EXCERPTED PASSAGE:

━━━━━━━━━━

[PHP-DEV][Discussion] Should All String Functions Become Multi-Byte Safe?

Nick_Lockheart · August 11, 2024, 3:50pm

HTML 5 was adopted in 2014, over ten years ago. HTML 5 only supports
the UTF-8 multi-byte character encoding.

It seems like there's still a lot of string functions that assume that
a character is a single byte, and these may actually work as expected
when dealing with Latin characters, but may fail unexpectedly if a
sequence is more than one byte.

Are there any use cases for PHP where **single-byte** characters are
the norm?

It seems that if everything on the Internet is multi-byte encoded now,
then all of the PHP string functions should be multi-byte safe.

The WHATWG Encoding Standard:

https://encoding.spec.whatwg.org/

Also, according to Mozilla, "[The meta charset] attribute declares the
document's character encoding. If the attribute is present, its value
must be an ASCII case-insensitive match for the string "utf-8", because
UTF-8 is the only valid encoding for HTML5 documents."

Tim_Dusterhus · August 11, 2024, 4:18pm

Hi

On 8/11/24 17:50, Nick Lockheart wrote:

It seems like there's still a lot of string functions that assume that
a character is a single byte, and these may actually work as expected
when dealing with Latin characters, but may fail unexpectedly if a
sequence is more than one byte.

PHP's strings are byte-strings containing arbitrary sequences of bytes. Unless you specifically select functions that interpret the byte-strings as something else, you get a byte-string interpretation. There is nothing unexpected about that.

Are there any use cases for PHP where **single-byte** characters are
the norm?

Dealing with binary formats.

It seems that if everything on the Internet is multi-byte encoded now,
then all of the PHP string functions should be multi-byte safe.

The premise is false. Everything on the Internet is byte-strings (also called "octet-string").

--------

You might be interested in [RFC] Unicode Text Processing - Externals.

Best regards
Tim Düsterhus

Bilge · August 11, 2024, 4:22pm

Are we going back to PHP 6?

Anton_Smirnov · August 11, 2024, 4:33pm

To mbstring.func_overload

On 8/11/24 19:22, Bilge wrote:

Are we going back to PHP 6?

━━━━━━━━━━

SET OF TASKS:
- A) List the username in each post header of the multi-byte string thread.
- B) Carry on the multi-byte string thread from its last line.
The data that follows is not needed for either task.

DATASET RECORDS:
━━━━━━━━━━

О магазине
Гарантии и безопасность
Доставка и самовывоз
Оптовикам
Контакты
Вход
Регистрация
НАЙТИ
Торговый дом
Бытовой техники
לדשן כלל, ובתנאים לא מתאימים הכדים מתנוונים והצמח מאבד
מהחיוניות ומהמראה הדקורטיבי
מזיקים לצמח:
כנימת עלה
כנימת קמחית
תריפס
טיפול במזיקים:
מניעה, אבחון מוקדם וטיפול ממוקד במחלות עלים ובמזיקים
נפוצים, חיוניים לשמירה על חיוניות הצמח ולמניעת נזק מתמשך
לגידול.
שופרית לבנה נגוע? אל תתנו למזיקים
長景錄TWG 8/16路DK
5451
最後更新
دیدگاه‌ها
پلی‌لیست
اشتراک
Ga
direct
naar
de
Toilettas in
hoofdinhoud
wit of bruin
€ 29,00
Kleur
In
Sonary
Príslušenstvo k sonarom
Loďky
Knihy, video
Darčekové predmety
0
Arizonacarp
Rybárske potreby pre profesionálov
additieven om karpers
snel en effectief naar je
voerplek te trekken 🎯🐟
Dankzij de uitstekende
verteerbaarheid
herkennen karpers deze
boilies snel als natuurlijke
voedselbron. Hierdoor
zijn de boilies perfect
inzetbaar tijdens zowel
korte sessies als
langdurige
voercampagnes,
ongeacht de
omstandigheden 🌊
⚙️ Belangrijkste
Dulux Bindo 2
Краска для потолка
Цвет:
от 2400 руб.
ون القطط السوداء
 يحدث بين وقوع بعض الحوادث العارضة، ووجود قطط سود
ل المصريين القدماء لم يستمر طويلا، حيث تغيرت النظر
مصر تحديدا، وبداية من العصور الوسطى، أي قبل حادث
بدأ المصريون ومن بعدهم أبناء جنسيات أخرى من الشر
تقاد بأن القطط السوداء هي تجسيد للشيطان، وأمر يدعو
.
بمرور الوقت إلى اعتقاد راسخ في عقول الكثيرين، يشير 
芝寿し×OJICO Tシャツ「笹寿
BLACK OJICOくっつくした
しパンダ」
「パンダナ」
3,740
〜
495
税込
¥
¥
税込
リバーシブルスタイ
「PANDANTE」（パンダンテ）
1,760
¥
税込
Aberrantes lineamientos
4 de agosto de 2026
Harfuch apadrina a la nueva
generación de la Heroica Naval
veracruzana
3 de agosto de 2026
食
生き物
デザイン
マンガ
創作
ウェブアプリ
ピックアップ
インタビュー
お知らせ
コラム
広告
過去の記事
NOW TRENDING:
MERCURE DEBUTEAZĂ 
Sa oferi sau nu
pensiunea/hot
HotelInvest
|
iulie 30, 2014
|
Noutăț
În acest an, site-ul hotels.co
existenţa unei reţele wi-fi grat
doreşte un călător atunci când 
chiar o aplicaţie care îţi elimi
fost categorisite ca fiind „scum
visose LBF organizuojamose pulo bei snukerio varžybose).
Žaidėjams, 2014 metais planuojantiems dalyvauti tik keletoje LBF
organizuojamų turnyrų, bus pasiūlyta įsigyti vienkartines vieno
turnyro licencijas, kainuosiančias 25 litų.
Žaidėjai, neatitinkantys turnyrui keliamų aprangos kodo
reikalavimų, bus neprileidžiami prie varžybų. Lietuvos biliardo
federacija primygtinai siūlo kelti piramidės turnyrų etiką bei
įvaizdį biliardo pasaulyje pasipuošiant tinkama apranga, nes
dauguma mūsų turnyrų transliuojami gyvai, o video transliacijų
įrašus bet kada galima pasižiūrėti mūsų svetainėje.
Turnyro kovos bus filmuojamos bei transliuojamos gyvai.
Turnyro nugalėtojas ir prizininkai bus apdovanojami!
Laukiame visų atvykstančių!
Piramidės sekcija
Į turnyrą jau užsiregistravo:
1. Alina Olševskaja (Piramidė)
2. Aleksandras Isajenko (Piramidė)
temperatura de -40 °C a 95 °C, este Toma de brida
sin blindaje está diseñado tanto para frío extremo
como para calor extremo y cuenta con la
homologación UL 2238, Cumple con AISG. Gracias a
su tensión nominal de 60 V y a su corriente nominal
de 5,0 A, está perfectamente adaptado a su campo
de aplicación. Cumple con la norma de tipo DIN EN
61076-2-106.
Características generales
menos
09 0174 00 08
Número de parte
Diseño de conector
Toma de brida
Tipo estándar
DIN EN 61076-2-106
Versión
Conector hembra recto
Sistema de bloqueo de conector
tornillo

━━━━━━━━━━

YOUR RESPONSES:
- A) Nick_Lockheart, Tim_Dusterhus, Bilge, Anton_Smirnov

- B)
Anton_Smirnov · August 11, 2024, 4:38pm

Hi Nick,

As a developer who often deals with binary data (like bencode, ipv6 addresses and my own hacks for multibyte arithmetic) I would prefer that functions and syntaxes that allow me to work with bytes keep working with bytes, not characters or code points. So the closest solution would be separate binary/text strings, but then we have PHP6 all over again. Maybe this time it might work in some form, who knows.

On 8/11/24 18:50, Nick Lockheart wrote:

HTML 5 was adopted in 2014, over ten years ago. HTML 5 only supports
the UTF-8 multi-byte character encoding.

It seems like there's still a lot of string functions that assume that
a character is a single byte, and these may actually work as expected
when dealing with Latin characters, but may fail unexpectedly if a
sequence is more than one byte.

Are there any use cases for PHP where **single-byte** characters are
the norm?

It seems that if everything on the Internet is multi-byte encoded now,
then all of the PHP string functions should be multi-byte safe.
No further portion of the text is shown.